Well-suited to do what-lie? A new report documents 935 false statements that Bush & Co. made to justify their invasion of Iraq. Eighty-five of those were by Wolfowitz.

LESS NEWS IS BAD NEWS

Be careful, it’s a jungle out there-especially if you’re the editor of the Los Angeles Times. If you don’t eat your own editorial staff, that newspaper’s corporate brass will eat you.

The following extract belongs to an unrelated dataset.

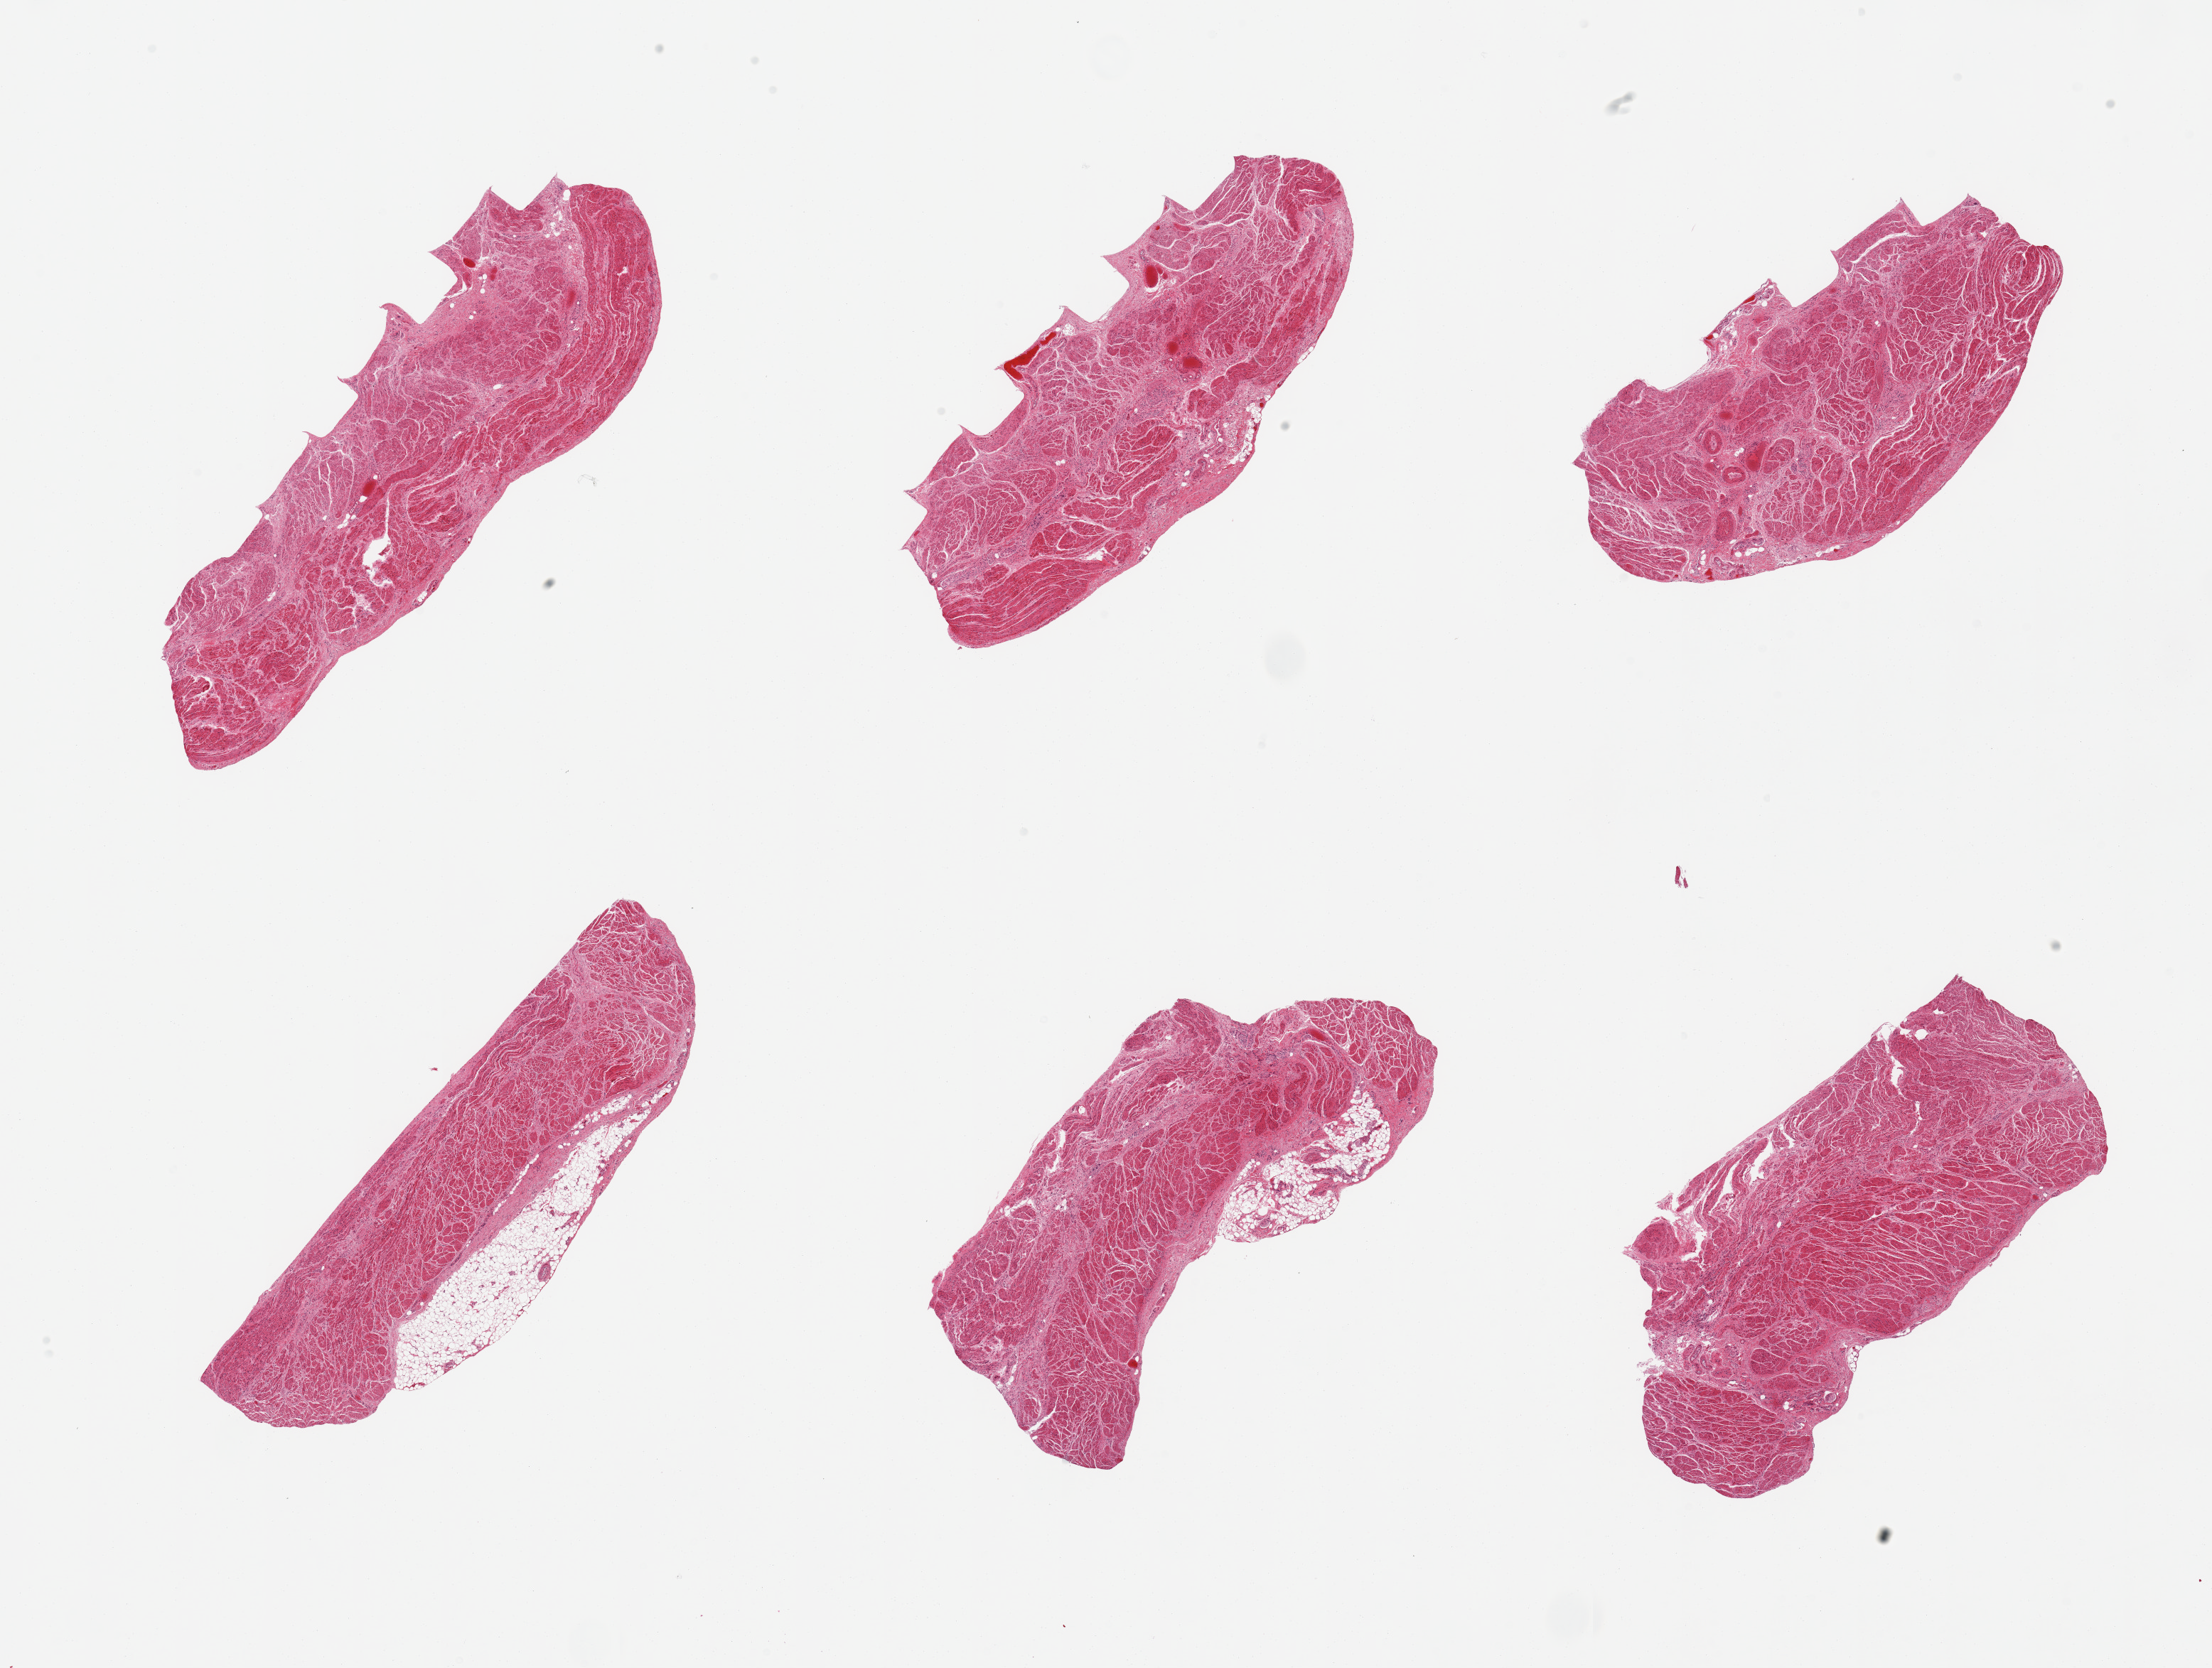
Whole-slide image, hematoxylin and eosin (H&E) stain, shown as a low-resolution overview of the whole scanned area (about 24.6 x 18.6 mm); PAXgene-fixed, paraffin-embedded tissue; target tissue: gastroesophageal junction; tissue donor sample. Male donor.
Reviewer comment on this tissue sample: 6 pieces, target muscularis, few nibbuins of adherent fat.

In 2000, the Times was bought by the Tribune Co., a media conglomerate based in Chicago that owns the Chicago Tribune, as well as two dozen television stations. The conglomerate brought in a well-regarded editor, John Carroll, to run the L.A. paper, and he and his staff produced 13 Pulitzer Prizes in five years. But headquarters kept forcing newsroom cuts on Carroll until he got fed up in 2005 and quit.

Next came Dean Baquet, another stalwart journalist. Again, chieftains in Chicago kept ordering him to devour reporters until he couldn’t take it anymore and, in 2006, said “no.” He was sacked. That put James O’Shea in the editor’s chair, but now comes word that the job has swallowed him, too. He’s just been fired for refusing to cut $4 million from the newsroom budget.

That’s three editors chewed up and spit out in just over three years. They were fired not for any journalistic shortcoming, but because they wouldn’t fire the people who do the journalism.

Was the paper unprofitable? No. The nastiest part of America’s increasingly conglomerated media is that the owners don’t just want to make a profit, they want to make a killing. In 2006, for example, the Los Angeles Times hauled in nearly $600 million in profit-a 10 percent return on sales.

Many independent papers would be happy with that financial result, but conglomerate investors howl for returns of 30 percent or more. So they try to bleed newsrooms to death to extract more dimes for their own pockets.